Inside Macintosh is the developer documentation published by Apple Computer, documenting the APIs and machine architecture of the Macintosh's classic Mac OS.

Early editions 
The first Inside Macintosh documentation, for the Mac 128K, was distributed in two large binders with photocopied 3-hole-punched pages. Every few months, updated sections were distributed for insertion into the binders. Some of the original sections were written by very early members of the Macintosh group, including Chris Espinosa and Joanna Hoffman. 

In July 1982, Caroline Rose was hired to take over the software documentation, while Bradley Hacker focused on documenting the hardware. In addition to being the lead writer, Rose edited Volumes I–III and was the project supervisor. In 1984, additional writers joined the effort, including Robert Anders, Mark Metzler, Kate Withey, Steve Chernicoff, Andy Averill, and Brent Davis.   

Due to numerous last-minute software changes, the official version to be published by Addison-Wesley was delayed. In the meantime, a $25 Promotional Edition (known as the "phone book edition" because it was published by phone book publisher Lakeside Press) became available in April 1985.

Addison-Wesley published Volumes I–III in July 1985 in two formats: as three separate paperback books and as one hardcover book combining all three volumes. It was the official technical documentation for the original Mac 128K, the  Mac 512K ("Fat Mac"), and Mac XL models.

Reception
Reactions to Volumes I–III were mixed. While many praised the documentation for its clarity, thoroughness, and consistency, others disagreed, particularly complaining about the lack of sample code.
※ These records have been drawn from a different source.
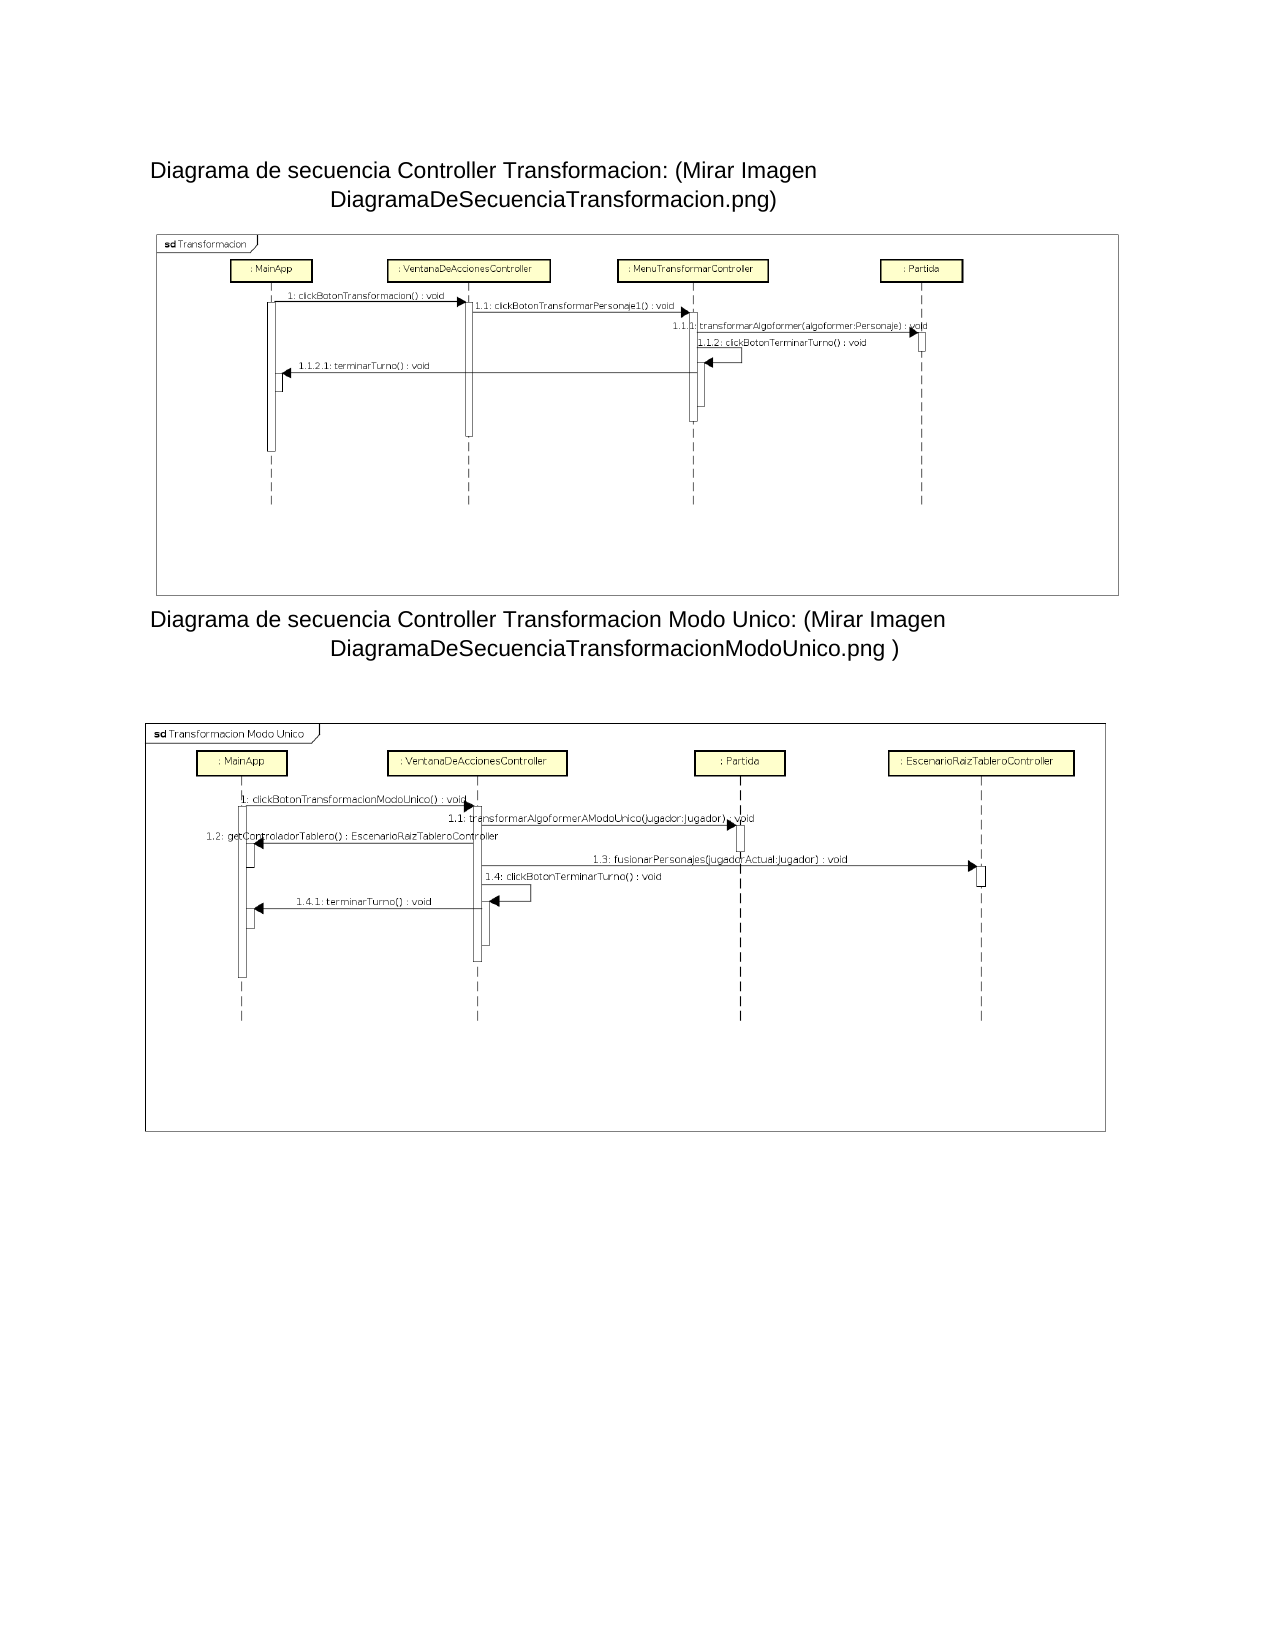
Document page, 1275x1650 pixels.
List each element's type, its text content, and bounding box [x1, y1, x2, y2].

subtitle Diagrama de secuencia Controller Transformacion: (Mirar Imagen DiagramaDeSecuenciaTransformacion.png) [150, 157, 1125, 212]
subtitle Diagrama de secuencia Controller Transformacion Modo Unico: (Mirar Imagen DiagramaDeSecuenciaTransformacionModoUnico.png ) [150, 254, 1125, 662]
picture [137, 715, 1113, 1139]
picture [149, 227, 1124, 603]
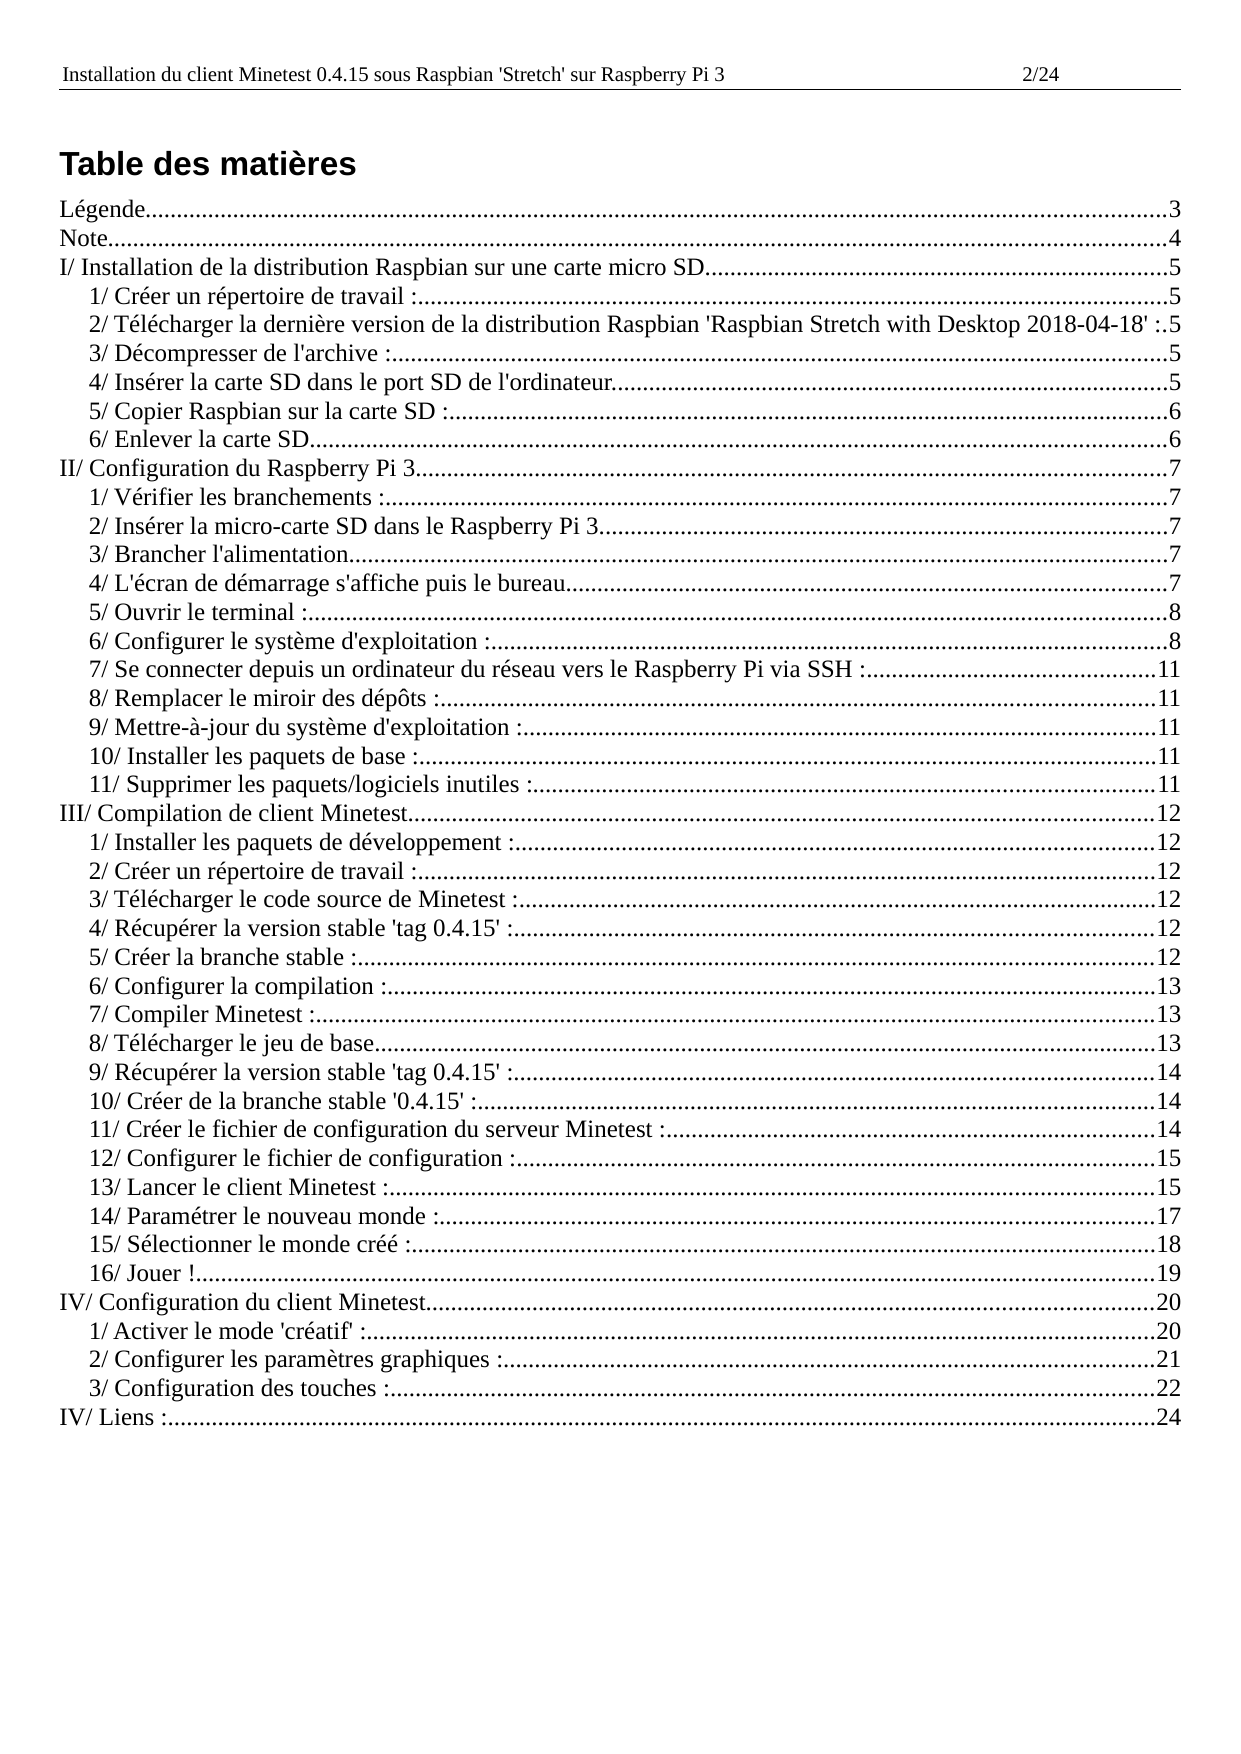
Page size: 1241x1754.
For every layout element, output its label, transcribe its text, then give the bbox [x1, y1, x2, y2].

Among the positive feedback were the following:

 In the January 27, 1986, issue of InfoWorld, columnist John C. Dvorak wrote that the highlight of the Appleworld Conference, for many, was Addison-Wesley’s publication of Inside Macintosh. "It's $75 and worth every penny. It tells you everything you never wanted know about the Macintosh—a must for any developer."

 Also in 1986, Inside Macintosh Volumes I–III won an Award of Achievement in the Society for Technical Communication's Northern California competition.

 In 1988, noted software developer and columnist Stan Krute wrote, "If Pulitzers had a technical writing category, Inside Mac would win a prize. [Its writers] have given us the most comprehensive insight into a complex cybernetic system yet seen."

On the negative side:

 Bruce F. Webster in Byte of December 1985 described Inside Macintosh as "infamous, expensive, and obscure", but "for anyone wanting to do much with the Mac ... the only real [printed] source of information." He quoted Kathe Spracklen, developer of Sargon, as saying that the book "consists of 25 chapters, each of which requires that you understand the other 24 before reading it."
 A Mac GUI article by Dog Cow quotes Robert C. Platt as saying, "The best guide to the Mac's ROMs is Inside Macintosh. Unfortunately, Inside Macintosh is also the most incomprehensible documentation ever written."

Volumes IV–VI 
These versions of Inside Macintosh were subsequently published by Addison-Wesley (with authorship attributed only to Apple Computer in general):

 Volume IV (October 1986) documented the changes to the system software in the Mac Plus, which was introduced in January 1986.
 Volume V (February 1988) documented the Mac II and Mac SE, which were introduced in 1987. It discussed Color QuickDraw, as well as the Mac II and Mac SE hardware and other new software components.
 Volume VI (April 1991) described System 7. With 32 chapters, it was thicker than the first three volumes combined.

All of these volumes were designed to be read together; no information was repeated.

New approach 
Shortly after Volume VI was published, Apple revamped the entire Inside Macintosh series, breaking it into volumes according to the functional area discussed, rather than specific machine models or capabilities. In this form, the series was far more coherent and a much better reference for programmers. As new functionality was added to the classic Mac OS, new volumes could be written without invalidating those published earlier—in contrast to the first series, which became increasingly out of date over time.

In the late 1990s, Apple stopped publishing Inside Macintosh as a printed book, instead making it available as a CD-ROM at least since 1994, as well as online. Since then, the CD variant has been phased out, though Apple developers can still receive online documentation as part of the developer CDs. In its online form, the information is much easier to maintain, but some developers still prefer a printed format.

Inside Macintosh covers only the classic Mac OS; a new set of documentation was introduced for Mac OS X. Initially this documentation included only the Carbon Specification identifying the APIs that were supported in Carbon and the Cocoa documentation inherited from OpenStep. Later, the Carbon Specification was refactored into the Carbon Reference, which actually documented the APIs (taking much content from Inside Macintosh). Today, the Carbon Reference and Cocoa Reference are bundled together in the ADC Reference Library.